Excerpted records:
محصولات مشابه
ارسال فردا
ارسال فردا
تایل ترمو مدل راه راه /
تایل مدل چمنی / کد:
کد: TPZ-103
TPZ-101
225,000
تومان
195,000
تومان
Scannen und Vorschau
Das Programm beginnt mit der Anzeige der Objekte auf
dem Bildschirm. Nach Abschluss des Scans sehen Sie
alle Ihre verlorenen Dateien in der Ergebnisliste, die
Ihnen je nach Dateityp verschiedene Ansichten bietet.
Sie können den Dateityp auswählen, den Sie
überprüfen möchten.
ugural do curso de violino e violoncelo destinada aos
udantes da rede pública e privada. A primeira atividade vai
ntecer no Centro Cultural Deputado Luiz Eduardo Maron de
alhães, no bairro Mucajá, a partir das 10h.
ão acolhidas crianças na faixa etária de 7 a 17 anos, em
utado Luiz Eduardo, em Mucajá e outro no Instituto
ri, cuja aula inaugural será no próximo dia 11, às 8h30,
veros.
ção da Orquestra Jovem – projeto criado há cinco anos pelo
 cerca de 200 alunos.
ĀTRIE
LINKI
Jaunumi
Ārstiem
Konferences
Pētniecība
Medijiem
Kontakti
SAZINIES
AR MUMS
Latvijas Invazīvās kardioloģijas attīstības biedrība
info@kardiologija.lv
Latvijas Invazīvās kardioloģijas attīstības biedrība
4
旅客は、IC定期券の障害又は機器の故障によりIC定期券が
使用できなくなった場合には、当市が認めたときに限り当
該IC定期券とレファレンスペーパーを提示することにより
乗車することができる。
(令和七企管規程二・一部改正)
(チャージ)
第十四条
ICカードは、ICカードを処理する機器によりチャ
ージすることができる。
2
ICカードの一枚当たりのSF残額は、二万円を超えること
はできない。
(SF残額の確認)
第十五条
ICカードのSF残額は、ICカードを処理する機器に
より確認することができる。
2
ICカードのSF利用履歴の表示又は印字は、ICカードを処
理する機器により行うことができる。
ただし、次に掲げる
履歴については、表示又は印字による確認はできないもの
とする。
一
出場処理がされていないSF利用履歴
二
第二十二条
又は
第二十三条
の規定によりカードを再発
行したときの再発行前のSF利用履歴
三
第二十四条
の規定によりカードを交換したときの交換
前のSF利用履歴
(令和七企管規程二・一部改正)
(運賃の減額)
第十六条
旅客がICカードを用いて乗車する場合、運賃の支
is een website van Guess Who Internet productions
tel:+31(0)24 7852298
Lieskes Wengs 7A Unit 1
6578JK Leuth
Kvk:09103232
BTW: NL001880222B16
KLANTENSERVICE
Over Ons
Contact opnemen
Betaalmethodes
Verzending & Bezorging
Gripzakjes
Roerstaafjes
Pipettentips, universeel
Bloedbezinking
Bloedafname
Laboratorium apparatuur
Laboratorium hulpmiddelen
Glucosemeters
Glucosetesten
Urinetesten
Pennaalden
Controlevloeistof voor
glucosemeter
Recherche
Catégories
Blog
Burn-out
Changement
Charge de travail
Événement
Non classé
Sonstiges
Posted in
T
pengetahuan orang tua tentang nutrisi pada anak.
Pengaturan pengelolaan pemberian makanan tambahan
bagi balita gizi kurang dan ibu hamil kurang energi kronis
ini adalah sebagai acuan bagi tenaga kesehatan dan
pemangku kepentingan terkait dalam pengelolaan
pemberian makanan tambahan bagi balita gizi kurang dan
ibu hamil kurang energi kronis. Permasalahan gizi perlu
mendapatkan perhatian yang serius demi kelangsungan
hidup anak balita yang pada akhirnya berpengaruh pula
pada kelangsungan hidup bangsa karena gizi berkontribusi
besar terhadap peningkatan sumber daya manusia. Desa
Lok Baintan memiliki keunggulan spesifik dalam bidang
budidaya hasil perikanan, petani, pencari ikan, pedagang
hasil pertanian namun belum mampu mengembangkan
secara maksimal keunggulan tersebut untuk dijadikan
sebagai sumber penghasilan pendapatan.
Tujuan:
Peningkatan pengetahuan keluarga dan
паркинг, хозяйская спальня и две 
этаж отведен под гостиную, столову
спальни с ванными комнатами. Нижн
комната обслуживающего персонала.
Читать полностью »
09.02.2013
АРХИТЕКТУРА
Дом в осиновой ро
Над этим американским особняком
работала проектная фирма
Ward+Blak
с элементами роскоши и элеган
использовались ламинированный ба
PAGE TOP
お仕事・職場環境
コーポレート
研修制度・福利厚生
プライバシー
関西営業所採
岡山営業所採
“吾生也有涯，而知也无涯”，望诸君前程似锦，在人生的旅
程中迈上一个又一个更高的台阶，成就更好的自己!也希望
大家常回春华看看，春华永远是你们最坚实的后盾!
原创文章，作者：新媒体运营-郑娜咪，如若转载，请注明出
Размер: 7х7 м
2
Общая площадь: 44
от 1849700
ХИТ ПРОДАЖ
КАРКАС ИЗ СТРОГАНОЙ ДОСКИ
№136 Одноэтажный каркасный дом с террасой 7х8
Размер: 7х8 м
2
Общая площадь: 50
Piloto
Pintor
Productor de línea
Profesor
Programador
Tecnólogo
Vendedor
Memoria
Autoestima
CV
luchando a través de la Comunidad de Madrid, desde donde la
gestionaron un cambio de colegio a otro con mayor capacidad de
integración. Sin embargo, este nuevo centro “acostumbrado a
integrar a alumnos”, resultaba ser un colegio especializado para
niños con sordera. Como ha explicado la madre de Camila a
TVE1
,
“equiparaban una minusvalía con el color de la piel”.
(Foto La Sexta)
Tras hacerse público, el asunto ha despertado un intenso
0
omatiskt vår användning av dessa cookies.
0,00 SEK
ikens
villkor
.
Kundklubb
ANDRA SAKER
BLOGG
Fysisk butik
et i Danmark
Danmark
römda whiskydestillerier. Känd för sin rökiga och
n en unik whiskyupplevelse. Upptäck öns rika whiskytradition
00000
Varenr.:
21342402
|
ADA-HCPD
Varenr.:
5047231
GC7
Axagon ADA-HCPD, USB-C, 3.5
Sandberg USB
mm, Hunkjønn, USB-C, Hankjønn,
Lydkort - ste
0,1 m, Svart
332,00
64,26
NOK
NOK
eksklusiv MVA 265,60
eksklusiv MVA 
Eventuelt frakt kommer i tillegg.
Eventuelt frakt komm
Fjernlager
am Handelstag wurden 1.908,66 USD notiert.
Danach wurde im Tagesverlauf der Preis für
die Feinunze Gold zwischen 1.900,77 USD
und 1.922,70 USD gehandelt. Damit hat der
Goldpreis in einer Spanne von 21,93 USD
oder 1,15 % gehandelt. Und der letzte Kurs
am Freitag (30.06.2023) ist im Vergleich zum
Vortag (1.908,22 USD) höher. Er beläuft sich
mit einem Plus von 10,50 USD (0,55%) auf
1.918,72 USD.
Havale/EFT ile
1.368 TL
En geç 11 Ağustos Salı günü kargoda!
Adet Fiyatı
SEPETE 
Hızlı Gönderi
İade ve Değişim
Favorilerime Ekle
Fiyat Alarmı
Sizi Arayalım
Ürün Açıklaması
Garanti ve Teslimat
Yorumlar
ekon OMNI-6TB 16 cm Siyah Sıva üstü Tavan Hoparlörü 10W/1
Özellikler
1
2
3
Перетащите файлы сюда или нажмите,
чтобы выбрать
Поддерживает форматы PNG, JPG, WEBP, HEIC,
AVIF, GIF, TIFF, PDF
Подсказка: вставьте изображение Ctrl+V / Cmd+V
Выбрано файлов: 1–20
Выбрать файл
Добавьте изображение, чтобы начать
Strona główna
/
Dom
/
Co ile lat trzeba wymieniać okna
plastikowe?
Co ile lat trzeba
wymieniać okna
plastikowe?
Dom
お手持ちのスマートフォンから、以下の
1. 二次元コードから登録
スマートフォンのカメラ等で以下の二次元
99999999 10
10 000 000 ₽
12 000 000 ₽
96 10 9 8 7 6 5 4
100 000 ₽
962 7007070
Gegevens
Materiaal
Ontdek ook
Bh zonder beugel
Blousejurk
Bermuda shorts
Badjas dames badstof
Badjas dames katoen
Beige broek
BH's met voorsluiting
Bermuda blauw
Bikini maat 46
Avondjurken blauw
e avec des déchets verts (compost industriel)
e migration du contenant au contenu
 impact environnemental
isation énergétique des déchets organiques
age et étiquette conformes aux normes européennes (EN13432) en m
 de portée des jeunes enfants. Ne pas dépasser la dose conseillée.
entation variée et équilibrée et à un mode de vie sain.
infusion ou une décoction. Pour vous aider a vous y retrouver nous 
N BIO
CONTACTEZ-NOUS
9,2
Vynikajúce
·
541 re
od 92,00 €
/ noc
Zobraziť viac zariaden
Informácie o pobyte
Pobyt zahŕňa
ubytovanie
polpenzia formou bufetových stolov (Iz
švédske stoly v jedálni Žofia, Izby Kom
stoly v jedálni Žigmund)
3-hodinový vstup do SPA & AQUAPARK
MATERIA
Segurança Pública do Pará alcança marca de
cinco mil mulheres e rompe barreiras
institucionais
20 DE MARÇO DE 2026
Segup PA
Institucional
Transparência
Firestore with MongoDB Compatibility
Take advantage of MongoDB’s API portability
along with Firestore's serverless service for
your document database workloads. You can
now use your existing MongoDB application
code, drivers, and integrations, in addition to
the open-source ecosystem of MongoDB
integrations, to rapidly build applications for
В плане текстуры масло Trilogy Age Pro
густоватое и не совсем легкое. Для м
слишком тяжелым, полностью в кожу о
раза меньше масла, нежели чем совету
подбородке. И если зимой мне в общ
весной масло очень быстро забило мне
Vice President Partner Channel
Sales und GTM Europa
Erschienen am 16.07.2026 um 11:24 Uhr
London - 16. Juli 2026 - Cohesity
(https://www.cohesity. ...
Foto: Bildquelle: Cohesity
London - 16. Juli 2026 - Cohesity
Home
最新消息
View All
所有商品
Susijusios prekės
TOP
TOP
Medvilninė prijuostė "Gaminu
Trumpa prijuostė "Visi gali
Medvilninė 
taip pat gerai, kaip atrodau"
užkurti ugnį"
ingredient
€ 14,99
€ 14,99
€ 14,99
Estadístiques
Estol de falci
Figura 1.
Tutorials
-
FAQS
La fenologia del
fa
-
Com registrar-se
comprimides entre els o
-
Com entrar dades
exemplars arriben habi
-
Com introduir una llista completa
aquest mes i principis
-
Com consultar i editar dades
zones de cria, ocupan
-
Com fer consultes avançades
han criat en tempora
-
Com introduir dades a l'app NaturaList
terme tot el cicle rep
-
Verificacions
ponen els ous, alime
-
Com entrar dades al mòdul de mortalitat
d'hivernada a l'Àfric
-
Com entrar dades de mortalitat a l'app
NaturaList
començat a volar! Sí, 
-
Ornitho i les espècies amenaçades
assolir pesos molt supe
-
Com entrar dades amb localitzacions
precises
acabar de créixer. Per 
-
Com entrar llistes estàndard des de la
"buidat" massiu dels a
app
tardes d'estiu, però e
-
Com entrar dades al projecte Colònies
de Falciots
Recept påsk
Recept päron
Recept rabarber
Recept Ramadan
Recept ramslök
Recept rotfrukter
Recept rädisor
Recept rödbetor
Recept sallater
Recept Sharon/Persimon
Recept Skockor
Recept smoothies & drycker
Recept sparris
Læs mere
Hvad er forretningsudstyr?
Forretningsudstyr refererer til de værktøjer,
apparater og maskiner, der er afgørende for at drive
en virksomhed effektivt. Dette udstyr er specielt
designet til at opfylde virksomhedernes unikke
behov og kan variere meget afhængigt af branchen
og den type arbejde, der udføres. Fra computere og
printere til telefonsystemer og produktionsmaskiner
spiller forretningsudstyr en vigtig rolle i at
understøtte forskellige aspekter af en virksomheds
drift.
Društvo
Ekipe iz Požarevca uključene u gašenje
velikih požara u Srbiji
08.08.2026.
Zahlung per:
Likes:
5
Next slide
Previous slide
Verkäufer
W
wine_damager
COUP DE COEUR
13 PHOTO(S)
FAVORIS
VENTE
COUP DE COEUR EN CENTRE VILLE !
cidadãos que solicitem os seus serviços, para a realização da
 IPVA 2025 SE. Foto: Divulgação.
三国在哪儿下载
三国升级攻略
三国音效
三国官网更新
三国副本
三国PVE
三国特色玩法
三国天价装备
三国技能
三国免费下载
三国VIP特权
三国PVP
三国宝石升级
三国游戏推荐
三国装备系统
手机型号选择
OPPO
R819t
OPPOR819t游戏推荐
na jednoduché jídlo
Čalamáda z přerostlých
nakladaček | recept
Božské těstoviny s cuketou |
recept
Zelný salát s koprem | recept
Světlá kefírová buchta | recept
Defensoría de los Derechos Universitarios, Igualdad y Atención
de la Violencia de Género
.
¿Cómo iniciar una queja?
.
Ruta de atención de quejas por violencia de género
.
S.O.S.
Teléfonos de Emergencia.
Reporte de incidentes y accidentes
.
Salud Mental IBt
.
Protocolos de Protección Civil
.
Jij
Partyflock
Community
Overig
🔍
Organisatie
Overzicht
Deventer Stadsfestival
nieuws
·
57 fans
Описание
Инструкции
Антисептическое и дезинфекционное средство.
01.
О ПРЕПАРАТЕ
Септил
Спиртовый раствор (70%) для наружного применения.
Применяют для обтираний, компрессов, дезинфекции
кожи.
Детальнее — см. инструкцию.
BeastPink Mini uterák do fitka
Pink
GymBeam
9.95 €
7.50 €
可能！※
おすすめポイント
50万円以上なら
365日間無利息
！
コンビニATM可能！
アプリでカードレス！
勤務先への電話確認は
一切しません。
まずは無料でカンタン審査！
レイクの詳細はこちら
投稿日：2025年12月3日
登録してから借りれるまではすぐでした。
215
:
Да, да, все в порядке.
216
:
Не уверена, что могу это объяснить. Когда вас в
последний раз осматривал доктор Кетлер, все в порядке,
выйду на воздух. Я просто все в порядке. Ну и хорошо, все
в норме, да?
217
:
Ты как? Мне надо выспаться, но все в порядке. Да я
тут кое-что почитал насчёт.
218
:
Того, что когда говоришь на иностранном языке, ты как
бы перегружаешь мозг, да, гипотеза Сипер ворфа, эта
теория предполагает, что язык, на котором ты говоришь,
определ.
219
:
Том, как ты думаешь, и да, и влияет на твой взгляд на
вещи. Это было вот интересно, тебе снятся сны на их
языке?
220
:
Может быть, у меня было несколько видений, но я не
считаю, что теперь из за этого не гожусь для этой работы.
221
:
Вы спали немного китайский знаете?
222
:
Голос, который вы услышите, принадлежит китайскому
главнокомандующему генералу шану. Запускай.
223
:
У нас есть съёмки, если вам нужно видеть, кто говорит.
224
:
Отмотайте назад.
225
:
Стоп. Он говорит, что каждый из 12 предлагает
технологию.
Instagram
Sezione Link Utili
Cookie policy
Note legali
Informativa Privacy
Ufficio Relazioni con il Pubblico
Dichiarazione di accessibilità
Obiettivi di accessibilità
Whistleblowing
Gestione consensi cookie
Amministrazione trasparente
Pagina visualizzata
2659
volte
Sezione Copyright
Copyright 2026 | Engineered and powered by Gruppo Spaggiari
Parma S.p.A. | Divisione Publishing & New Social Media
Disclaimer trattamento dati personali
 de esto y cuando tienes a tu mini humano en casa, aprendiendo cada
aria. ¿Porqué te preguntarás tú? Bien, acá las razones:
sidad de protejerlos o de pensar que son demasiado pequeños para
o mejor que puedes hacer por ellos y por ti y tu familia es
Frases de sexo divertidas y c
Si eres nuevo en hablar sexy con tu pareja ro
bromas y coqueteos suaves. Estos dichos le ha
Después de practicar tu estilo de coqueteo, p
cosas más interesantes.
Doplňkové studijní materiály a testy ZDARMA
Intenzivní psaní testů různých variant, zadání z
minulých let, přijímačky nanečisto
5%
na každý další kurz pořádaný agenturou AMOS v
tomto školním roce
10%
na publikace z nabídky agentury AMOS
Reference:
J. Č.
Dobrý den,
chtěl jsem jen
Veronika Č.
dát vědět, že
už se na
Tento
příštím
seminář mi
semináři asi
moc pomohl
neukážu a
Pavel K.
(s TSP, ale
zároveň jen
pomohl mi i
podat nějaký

About this task: The response must repeat exactly the lines from the top of the material through the line containing "ugural do curso", both included, with no other output.

The answer:
محصولات مشابه
ارسال فردا
ارسال فردا
تایل ترمو مدل راه راه /
تایل مدل چمنی / کد:
کد: TPZ-103
TPZ-101
225,000
تومان
195,000
تومان
Scannen und Vorschau
Das Programm beginnt mit der Anzeige der Objekte auf
dem Bildschirm. Nach Abschluss des Scans sehen Sie
alle Ihre verlorenen Dateien in der Ergebnisliste, die
Ihnen je nach Dateityp verschiedene Ansichten bietet.
Sie können den Dateityp auswählen, den Sie
überprüfen möchten.
ugural do curso de violino e violoncelo destinada aos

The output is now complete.